Ja mam ochotę teraz się poddać, bo rozmawiam od niedawna z jednym gościem, który ma poglądy co najmniej dziwne, w ogóle głupoty jakieś wypisuje, nie mające związku logicznego i wynikającego z rozmowy. Nasze wypowiedzi się kompletnie rozmijają. Nie potrafię mu wytłumaczyć, że posługiwanie się wahadełkiem jest czymś bardzo niebezpiecznym, podobnie jak "dar", pochodzący rzekomo od Pana Boga, a polegający na czytaniu w cudzych myślach, takim "przenikaniu" zdaje się drugiej osoby. Moja koleżanka ma również takie zdolności. Mieszkam z nią to wiem, potrafi na przykład widzieć czyjąś "aurę". Powiedziała mi kiedyś, jak wygląda moja aura w czasie czy też moim stanie że tak powiem dobrym lub gorszym, ale ksiądz kiedyś zabronił jej tego "daru" używać (temu księdzu powiedziała coś o nim samym, co go podobno przeraziło). Ja wiem, że te zdolności bardzo zniewalają, sprawiając, że ktoś czuje się przez to wyjątkowy, może posiąść władzę nad drugim człowiekiem i przez to wyrządzić wielką krzywdę nie tylko tej osobie, ale także i sobie samemu. Nie wiem, jak rozmawiać z tym chłopakiem, gdyż żadne argumenty go nie przekonują, aczkolwiek nie wykorzystałam jeszcze wszystkich argumentów. I przekonana jestem, że on nie chce się wyrzec tych zdolności, uważając, że pochodzą od Boga. Kiedy mówię o modlitwie o uwolnienie i chęci odrzucenia tego daru zarzuca mi, że posądzam go o konszachty z szatanem. Cóż, no w pewnym sensie tak to wygląda.

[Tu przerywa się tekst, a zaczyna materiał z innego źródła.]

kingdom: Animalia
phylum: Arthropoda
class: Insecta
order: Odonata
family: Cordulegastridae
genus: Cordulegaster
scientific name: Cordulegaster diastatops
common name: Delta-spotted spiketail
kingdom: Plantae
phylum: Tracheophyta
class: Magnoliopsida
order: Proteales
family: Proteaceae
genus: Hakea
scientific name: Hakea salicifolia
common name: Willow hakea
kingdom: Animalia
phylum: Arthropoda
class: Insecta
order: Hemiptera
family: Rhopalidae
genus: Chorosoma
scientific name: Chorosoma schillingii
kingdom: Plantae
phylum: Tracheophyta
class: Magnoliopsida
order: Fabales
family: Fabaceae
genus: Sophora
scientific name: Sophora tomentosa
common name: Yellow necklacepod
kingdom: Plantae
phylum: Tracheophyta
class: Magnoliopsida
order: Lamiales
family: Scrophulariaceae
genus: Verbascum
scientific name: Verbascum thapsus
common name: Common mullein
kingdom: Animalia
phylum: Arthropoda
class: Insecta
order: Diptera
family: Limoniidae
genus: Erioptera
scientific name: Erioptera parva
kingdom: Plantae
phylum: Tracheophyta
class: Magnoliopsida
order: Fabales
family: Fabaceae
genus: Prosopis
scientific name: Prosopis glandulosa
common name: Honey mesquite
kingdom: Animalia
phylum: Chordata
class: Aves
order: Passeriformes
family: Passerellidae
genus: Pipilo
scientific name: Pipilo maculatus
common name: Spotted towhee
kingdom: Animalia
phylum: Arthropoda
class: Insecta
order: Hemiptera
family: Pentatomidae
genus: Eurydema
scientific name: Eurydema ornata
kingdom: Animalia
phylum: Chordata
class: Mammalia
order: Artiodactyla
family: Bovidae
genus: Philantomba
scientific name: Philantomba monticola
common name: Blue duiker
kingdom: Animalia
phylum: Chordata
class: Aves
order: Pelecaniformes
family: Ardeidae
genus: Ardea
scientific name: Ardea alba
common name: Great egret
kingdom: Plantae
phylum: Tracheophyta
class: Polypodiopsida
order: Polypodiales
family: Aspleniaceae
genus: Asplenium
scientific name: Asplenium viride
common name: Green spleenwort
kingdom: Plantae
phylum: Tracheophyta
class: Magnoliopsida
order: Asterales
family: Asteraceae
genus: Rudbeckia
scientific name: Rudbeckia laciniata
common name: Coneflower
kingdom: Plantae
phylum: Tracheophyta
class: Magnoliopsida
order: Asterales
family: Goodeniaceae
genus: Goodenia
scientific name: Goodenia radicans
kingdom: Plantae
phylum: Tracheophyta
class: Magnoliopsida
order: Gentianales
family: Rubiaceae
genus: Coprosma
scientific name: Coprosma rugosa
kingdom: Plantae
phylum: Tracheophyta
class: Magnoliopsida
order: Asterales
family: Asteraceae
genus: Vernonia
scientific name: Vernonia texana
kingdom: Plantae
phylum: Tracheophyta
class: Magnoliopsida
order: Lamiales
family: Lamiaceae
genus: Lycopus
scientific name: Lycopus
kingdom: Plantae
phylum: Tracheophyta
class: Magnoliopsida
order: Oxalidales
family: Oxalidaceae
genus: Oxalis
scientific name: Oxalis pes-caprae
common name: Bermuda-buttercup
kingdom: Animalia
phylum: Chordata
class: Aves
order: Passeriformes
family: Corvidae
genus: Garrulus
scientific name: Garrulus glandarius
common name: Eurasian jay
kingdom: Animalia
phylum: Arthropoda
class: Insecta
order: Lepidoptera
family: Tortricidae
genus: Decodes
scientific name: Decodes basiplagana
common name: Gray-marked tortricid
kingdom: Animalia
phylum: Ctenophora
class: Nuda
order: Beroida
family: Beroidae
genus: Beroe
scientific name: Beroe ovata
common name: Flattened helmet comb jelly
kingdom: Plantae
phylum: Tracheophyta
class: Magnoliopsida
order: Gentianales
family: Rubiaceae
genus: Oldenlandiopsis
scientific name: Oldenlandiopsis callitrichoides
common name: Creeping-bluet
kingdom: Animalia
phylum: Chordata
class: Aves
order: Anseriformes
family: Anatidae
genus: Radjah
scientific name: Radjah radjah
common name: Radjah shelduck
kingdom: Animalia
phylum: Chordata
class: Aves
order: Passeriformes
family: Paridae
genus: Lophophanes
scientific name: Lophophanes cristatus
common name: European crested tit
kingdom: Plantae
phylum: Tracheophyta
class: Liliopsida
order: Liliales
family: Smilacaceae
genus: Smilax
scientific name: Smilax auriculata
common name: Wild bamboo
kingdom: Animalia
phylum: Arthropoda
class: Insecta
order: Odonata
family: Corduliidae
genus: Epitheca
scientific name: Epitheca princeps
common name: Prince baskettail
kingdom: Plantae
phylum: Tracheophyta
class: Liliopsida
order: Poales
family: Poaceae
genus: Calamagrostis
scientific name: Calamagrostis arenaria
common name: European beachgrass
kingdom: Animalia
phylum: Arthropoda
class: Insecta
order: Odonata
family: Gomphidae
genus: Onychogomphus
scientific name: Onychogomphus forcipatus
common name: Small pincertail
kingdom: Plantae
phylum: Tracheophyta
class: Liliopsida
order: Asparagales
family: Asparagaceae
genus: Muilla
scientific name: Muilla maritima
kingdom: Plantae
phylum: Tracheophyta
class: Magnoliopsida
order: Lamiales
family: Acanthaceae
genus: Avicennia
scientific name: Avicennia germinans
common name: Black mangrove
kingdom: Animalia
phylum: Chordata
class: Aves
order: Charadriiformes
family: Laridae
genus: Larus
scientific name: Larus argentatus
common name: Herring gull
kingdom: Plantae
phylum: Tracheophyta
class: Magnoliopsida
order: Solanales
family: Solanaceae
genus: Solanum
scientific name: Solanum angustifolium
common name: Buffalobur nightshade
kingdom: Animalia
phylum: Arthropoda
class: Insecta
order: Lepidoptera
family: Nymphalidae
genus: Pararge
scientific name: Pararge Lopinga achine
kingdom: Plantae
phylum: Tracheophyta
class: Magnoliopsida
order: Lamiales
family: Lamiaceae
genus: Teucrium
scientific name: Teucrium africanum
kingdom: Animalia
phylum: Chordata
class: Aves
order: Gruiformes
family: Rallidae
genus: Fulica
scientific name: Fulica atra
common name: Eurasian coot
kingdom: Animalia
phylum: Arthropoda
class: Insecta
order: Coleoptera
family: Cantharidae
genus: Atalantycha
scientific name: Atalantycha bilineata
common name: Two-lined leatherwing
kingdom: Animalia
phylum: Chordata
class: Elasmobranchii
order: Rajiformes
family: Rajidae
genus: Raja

aga napisał(a):podobnie jak "dar", pochodzący rzekomo od Pana Boga, a polegający na czytaniu w cudzych myślach, takim "przenikaniu" zdaje się drugiej osoby. Moja koleżanka ma również takie zdolności. Mieszkam z nią to wiem, potrafi na przykład widzieć czyjąś "aurę". Powiedziała mi kiedyś, jak wygląda moja aura w czasie czy też moim stanie że tak powiem dobrym lub gorszym, ale ksiądz kiedyś zabronił jej tego "daru" używać (temu księdzu powiedziała coś o nim samym, co go podobno przeraziło.
To już od samego mieszkania z taką koleżanką okultystką możesz mieć wiele problemów natury duchowej.
A pytałaś się jej w jaki sposób nabyła te umiejętności?